Chris Sizemore at the BBC’s Radio Labs demonstrates an experiment in automated metadata, much akin to Open Calais.
Sizemore has taken Wikipedia and has built a simple web application that uses Wikipedia to disambiguate entities in a block of text and suggest broad categories for the content. Because Wikipedia has broad coverage of topics and deep coverage of specific niches, it can provide, as Sizemore writes, for some areas (especially popular culture), a good enough data source for automated classification.
Here’s Sizemore’s methodology –
1. Download entire contents of the English language Wikipedia (careful, that’s a large 4GB+ xml file!)
2. Parse that compressed XML file into individual text files, one per Wikipedia article (and this makes things much bigger, to the tune of 20GB+, so make sure you’ve got the hard drive space cleared)
3. Use a Lucene indexer to create a searchable collection (inc. term vectors) of your new local Wikipedia text files, one Lucene document per Wikipedia article
4. Use Lucene’s ‘MoreLikeThis’ to compare the similarity of a chunk of your own text content to the Wikipedia documents in your new collection
5. Treat the ranked Wikipedia articles returned as suggested categories for your text
Basically what is going on here is that the text you wish to classify is compared to Wikipedia articles and the articles with the ‘closest match’ in terms of content, have their URLs thrown back as potential classification categories.
Combine this with Open Calais and there will be some very interesting results across a broad range of text datasets.

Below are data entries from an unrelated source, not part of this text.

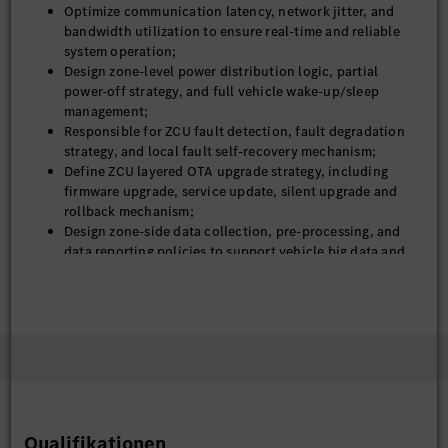
Optimize communication latency, network jitter, and
bandwidth utilization to ensure real-time and reliable
system operation;
Design zone-level power distribution logic, partial
power-off strategy, and full vehicle wake-up/sleep
management;
Responsible for ZCU fault detection, fault degradation
strategy, and local fault self-recovery mechanism;
Define ZCU layered OTA upgrade strategy, including
firmware upgrade, service update, silent upgrade and
rollback mechanism;
Design zone-side data collection, pre-processing, and
data reporting policies to support vehicle big data and
closed-loop iteration;
Close technical alignment with ADAS, cockpit, chassis,
and platform teams to unify interface and system
specifications;
Independently analyze and solve system-level problems
such as network abnormality, logic conflict, power
sequence failure, and service call exception;
Continuously optimize ZCU platform generality,
scalability and cost performance.
Qualifikationen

As regular readers will know, we’ve been experimenting quite a bit with Open Calais at the Powerhouse with some exciting initial results. We’ve been looking at the potential of Calais in combination with other data sources including Wikipedia/dbPedia/Freebase and we’ll be watching Sizemore’s experiment with interest.
Perhaps my throwaway line in recent presentations that ‘humans should never have to create metadata’ might actually be becoming closer to a reality.